Me and my blogger brother in the N.C, Citizen Ojo, were having a nice conversation about this during the Chicago Bears-Seattle Seahawks NFC Divisional Playoff Game. Decades ago, I really thought that the Black-Eyed Peas were going to be the West Coast version of my favorite group “A Tribe Called Quest.” Not because the elements that were similar,(Will.I.Am being the next Q-Tip, Taboo and Apl.de.ap being the next Ali Muhammed and Phife Dog) but because they were different in their own way of race (one black, one Filipino, and one Hispanic). I remember the first album called Behind The Front due to their hit “Joints & Jam” with artist Kim Hill.
It is still to me a bonafide hip-hop classic in many cases. In 2000, they collabed with singer Macy Gray on “Request Line”. It was a pretty nice song that hit #2 on the Rap Singles chart. Yes the same time the Hot Boyz (Juvenile, B.G., Turk, and some lil knucklehead name Lil Wayne) was blazing the whole U.S. The same year Bad Boy was at their peak. So the question to me from 2000 to 2001 what happened?
[Editor's Note: I also liked Behind The Front. A lot. Sure, the Peas were a little deficient on the mic. Okay, a lot deficient. But their style of eclectic and diverse hip hop was refreshing. I'll also note that their sophomore album, on which they tried to go more "hip hop" with production by DJ Premier, caught a serious brick sales-wise. That pretty much explains all you need to know about their subsequent shift in musical focus. I can't hate the players, or the game. I do, however, hate the music.]
Well development at Interscope came. Dumped Kim Hill because she wasn’t black enough and got a singer that was not black at all to coincide with the Rainbow Coalition that was already happening. Fergie did so much up and down to this group. She gave them international appeal and killed the group once coined “one of the last few rap crews in the game.” What happened is that they became more pop than hip-hop.
Sometimes I really think the Black-Eyed Peas played a part of the “Who killed the hip-hop group?” theory. It was a big….and quick decision to either get back into hip-hop or go pop.
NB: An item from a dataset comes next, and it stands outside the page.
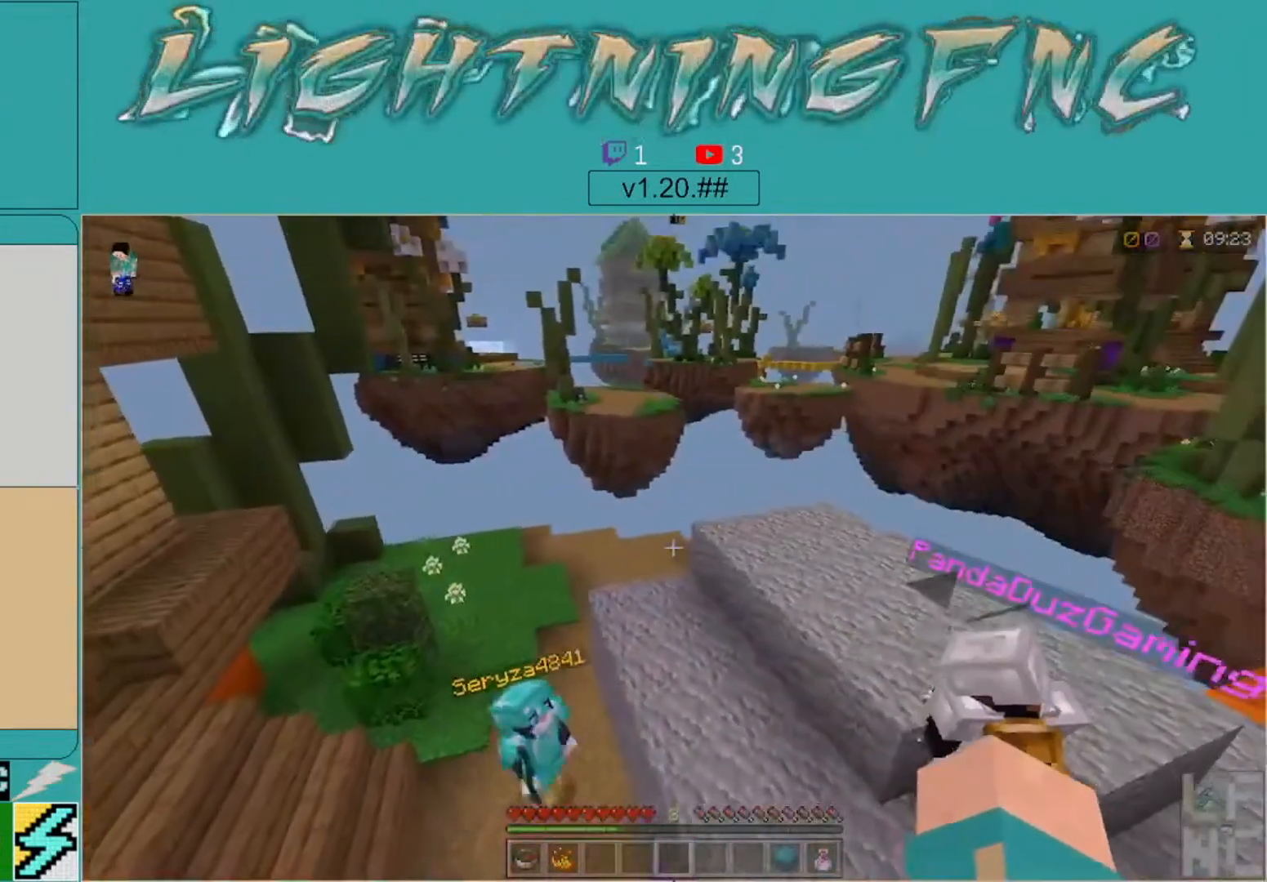
{"buttons": [], "left_stick": "center", "right_stick": "center", "events": [[133, "right_stick", "right"], [267, "right_stick", "center"], [300, "left_stick", "up-right"], [467, "left_stick", "center"]]}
Well, three double platinum LPs, a song (and parody thanks to Aaron MacGruder) for our nation’s president, and many tours around the world, we see where this group went.
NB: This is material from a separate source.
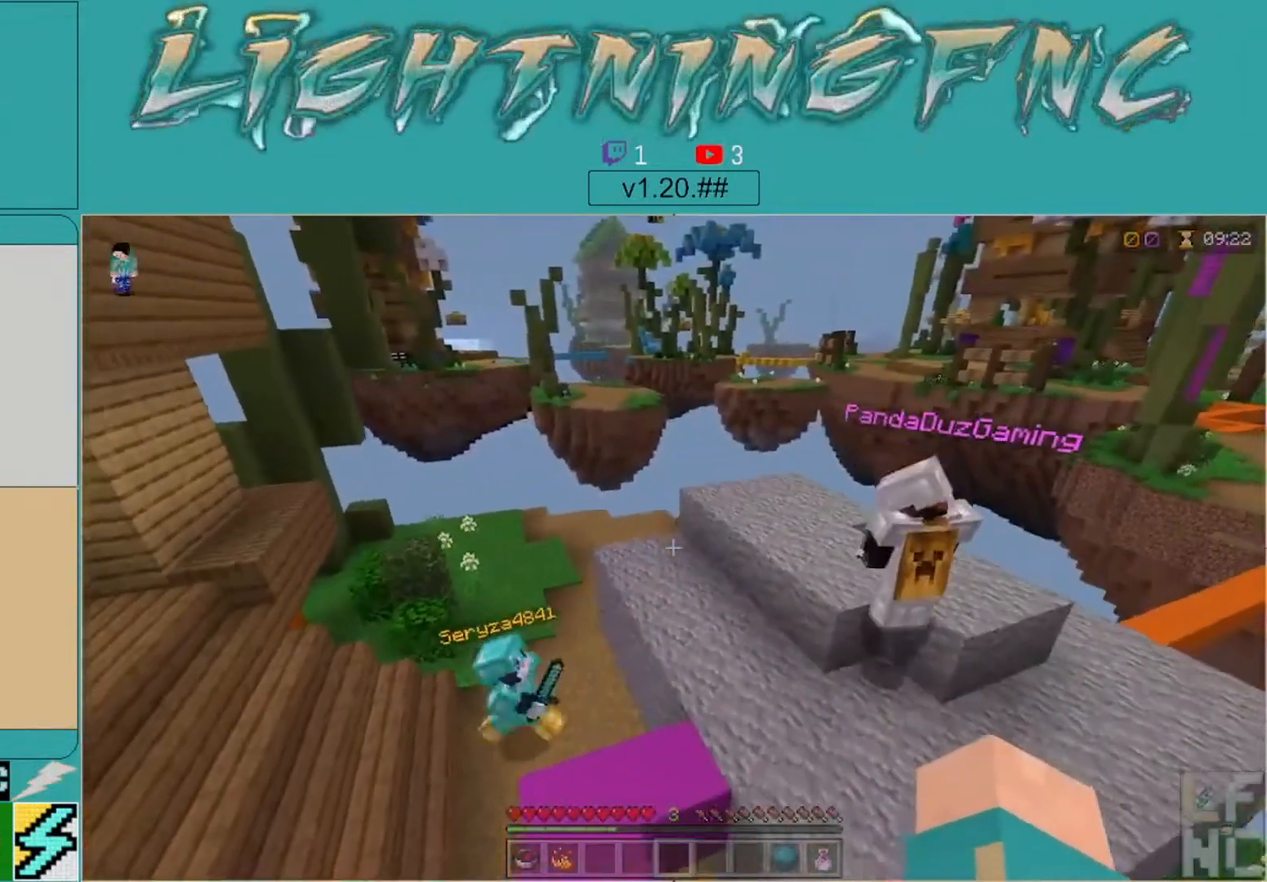
{"buttons": [], "left_stick": "center", "right_stick": "center", "events": []}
Now I am sitting here thinking three things. “Was it worth it?” “Would I still think of "Joints & Jam" the same way I think of "I'mma Be? “Are they the expanded version of A Tribe Called Quest?”
….Well I don’t know, but I tell you my friends. That playing College Football 2010 on PS3 was worth playing than the halftime show.
Question: What do you think about the Black Eyed Peas? Did they sell out, or cash in? Is there a way to maintain your artistic integrity and still move units?